DW in CS6 was broken in major ways. For Adobe customers that used the ‘monthly rent’ software and Creative Cloud (CC) a fix was provided. That started the flow of outrage toward Adobe. I was pissed that some people were getting fixes and because I bought the DVD based software and perpetual license I didn’t get fixes. Well, much later I did… finally. But, grrrrrrr!
This basically means the people using the install-from-DVD versions were second class users. Bug fixes were only available to them much later. In my case this meant I mostly continued to use CS5.5 after shelling out for an update to CS6.
Tech Crunch has published the article: Adobe Goes All-In With Subscription-Based Creative Cloud, Will Still Sell CS6 For Now But Will Stop Developing It. This article points out many of the advantages to Adobe for going with this new model for their software. Most of the Chicken Little’s and the frustrated having a hard time coping and are not considering the up sides mentioned there.
A big psychological point is the feeling of owning the software. With CS6 if your world falls apart, you can cut all expenses, move into your back bedroom, start over, and still have your creative tools. All you have to come up with is electricity. In this day an age that is no small consideration.
The professional users that are speaking are seeing the change as reasonable. Adobe provides new tools with each version that save time. This is something Microsoft has not been able to do as well for most if its business users. For professionals that spend 8 hours per day (minimum) with images and/or video the time savings can easily pay for the updates. The time saved working with images or web sites is significant. The additional time saved typing a letter from version to version of Word is insignificant. So, this model is probably going to work better for Adobe and professional users of their products.

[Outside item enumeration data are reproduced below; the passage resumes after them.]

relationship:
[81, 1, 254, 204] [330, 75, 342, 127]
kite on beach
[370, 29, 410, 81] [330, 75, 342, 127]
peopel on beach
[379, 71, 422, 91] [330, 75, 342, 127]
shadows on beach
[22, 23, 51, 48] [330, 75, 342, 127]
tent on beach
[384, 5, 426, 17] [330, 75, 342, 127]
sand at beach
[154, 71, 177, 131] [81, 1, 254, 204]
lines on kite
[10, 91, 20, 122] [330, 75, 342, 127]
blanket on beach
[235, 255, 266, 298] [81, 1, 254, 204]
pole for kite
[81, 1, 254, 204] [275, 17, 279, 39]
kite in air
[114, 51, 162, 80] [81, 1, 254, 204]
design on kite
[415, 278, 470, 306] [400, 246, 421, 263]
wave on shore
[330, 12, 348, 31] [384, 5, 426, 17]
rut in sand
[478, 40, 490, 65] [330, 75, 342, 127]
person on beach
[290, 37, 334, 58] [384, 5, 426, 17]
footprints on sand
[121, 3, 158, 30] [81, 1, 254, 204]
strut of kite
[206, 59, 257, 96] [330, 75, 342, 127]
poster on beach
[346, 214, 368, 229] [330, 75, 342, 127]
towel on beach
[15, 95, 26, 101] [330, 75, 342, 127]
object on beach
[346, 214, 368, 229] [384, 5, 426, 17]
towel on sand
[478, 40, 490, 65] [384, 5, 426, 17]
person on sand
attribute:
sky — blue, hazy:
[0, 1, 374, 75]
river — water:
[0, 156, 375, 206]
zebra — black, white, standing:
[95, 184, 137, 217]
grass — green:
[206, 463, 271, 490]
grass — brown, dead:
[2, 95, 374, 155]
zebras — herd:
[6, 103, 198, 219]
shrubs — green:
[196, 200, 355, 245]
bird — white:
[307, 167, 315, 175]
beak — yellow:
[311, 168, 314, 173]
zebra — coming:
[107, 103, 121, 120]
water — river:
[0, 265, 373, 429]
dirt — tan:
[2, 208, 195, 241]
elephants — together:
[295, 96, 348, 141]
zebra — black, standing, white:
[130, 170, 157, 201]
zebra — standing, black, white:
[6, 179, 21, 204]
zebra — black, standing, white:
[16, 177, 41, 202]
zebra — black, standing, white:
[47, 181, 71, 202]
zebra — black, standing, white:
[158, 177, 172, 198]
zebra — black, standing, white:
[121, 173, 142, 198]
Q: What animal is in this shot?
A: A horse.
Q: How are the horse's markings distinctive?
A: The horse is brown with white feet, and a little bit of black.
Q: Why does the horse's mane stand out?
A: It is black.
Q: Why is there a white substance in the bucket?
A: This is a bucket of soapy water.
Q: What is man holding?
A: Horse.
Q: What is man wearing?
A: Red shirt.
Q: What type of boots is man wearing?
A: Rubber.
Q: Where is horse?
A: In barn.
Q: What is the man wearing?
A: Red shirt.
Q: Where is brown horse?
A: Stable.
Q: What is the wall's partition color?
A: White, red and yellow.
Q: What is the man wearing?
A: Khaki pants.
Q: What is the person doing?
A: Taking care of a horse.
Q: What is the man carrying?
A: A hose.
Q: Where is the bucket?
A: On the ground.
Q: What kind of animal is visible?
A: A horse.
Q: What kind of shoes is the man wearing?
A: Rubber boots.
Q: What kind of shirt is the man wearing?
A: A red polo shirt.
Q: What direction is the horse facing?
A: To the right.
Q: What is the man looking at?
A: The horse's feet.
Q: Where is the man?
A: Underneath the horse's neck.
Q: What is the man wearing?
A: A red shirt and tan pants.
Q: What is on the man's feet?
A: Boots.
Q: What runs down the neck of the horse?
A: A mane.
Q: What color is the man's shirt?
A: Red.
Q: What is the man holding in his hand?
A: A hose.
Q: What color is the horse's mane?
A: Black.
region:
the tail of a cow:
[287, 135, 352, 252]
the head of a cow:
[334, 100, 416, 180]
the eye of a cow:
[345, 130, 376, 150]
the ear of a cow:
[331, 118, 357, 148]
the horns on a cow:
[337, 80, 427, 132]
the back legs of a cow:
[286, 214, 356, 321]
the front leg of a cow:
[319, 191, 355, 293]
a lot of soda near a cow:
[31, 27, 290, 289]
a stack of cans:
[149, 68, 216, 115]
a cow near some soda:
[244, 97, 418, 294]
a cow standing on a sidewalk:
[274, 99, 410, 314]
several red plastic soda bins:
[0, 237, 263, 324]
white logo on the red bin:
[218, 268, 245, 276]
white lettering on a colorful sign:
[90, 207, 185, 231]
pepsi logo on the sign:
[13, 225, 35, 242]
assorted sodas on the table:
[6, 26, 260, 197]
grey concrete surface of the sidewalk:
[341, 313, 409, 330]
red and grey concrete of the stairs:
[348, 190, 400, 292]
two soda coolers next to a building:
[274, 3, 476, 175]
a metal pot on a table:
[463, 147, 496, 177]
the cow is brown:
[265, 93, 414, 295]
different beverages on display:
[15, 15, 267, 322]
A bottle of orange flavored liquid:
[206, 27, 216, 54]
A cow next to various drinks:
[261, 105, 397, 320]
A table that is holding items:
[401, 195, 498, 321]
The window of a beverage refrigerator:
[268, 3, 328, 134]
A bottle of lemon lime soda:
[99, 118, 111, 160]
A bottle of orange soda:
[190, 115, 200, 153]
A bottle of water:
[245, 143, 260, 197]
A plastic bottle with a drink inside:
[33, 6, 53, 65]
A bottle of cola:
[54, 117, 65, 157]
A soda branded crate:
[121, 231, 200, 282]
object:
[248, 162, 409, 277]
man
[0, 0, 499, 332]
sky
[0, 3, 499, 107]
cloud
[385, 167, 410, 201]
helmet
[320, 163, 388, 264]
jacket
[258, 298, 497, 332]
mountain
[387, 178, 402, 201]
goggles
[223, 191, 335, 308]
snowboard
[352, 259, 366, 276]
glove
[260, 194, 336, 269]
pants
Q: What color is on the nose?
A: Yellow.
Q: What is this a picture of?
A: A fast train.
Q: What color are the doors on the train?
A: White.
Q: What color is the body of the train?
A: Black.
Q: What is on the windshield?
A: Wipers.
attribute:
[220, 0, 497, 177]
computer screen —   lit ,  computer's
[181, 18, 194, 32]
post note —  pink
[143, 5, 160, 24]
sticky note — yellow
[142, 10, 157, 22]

I am unhappy about the change and the apparent decline in the quality of Adobe products. But I am considering making the change. While the quality of the software is declining the conceptual quality of the user interface and the features being built in are simply phenomenal. Said another way: great stuff, but buggy as hell… well… DW not PS.
This new model is going to reduce the workload and simplify the development process for Adobe. For us that means fewer bugs and more new features sooner. And some of the new features are magic. You can’t do that stuff with software.
Also, to never have to upgrade the software and reinstall plug-ins and learn a drastically changed user interface… that should be a huge time savings.
But, if the economy declines any further (its way debatable once you get past the propaganda in the media and look at numbers) those gong with the new plan will lose all the nice new stuff and have to revert back to CS6. So, I am keeping my CS5.5 and CS6 install packages. If you use CS3 you know about getting the permanent offline software keys. I expect to be doing that with my 5.5 and 6 versions.
For now CS6 is being sold. Once the new model is in place (July 31, 2013) development on CS6 will stop, if it hasn’t already. I am guessing that means no new fixes… ever. You get it and its bugs for life. Fortunately PS CS6 is very stable.
Between now and July 31, 2013 users of CS3 and up can upgrade at a discounted price. Instead of $49/mo you can get the software for $29/mo. What they are not saying is scary. They are not saying for how long this rate will last. We can surmise that with annual subscriptions it will last a year, but then what?
If at any renewal point Adobe decides they want more money, they can raise the price. At that point you will have a very limited time to decide whether to continue or drop all your Adobe products.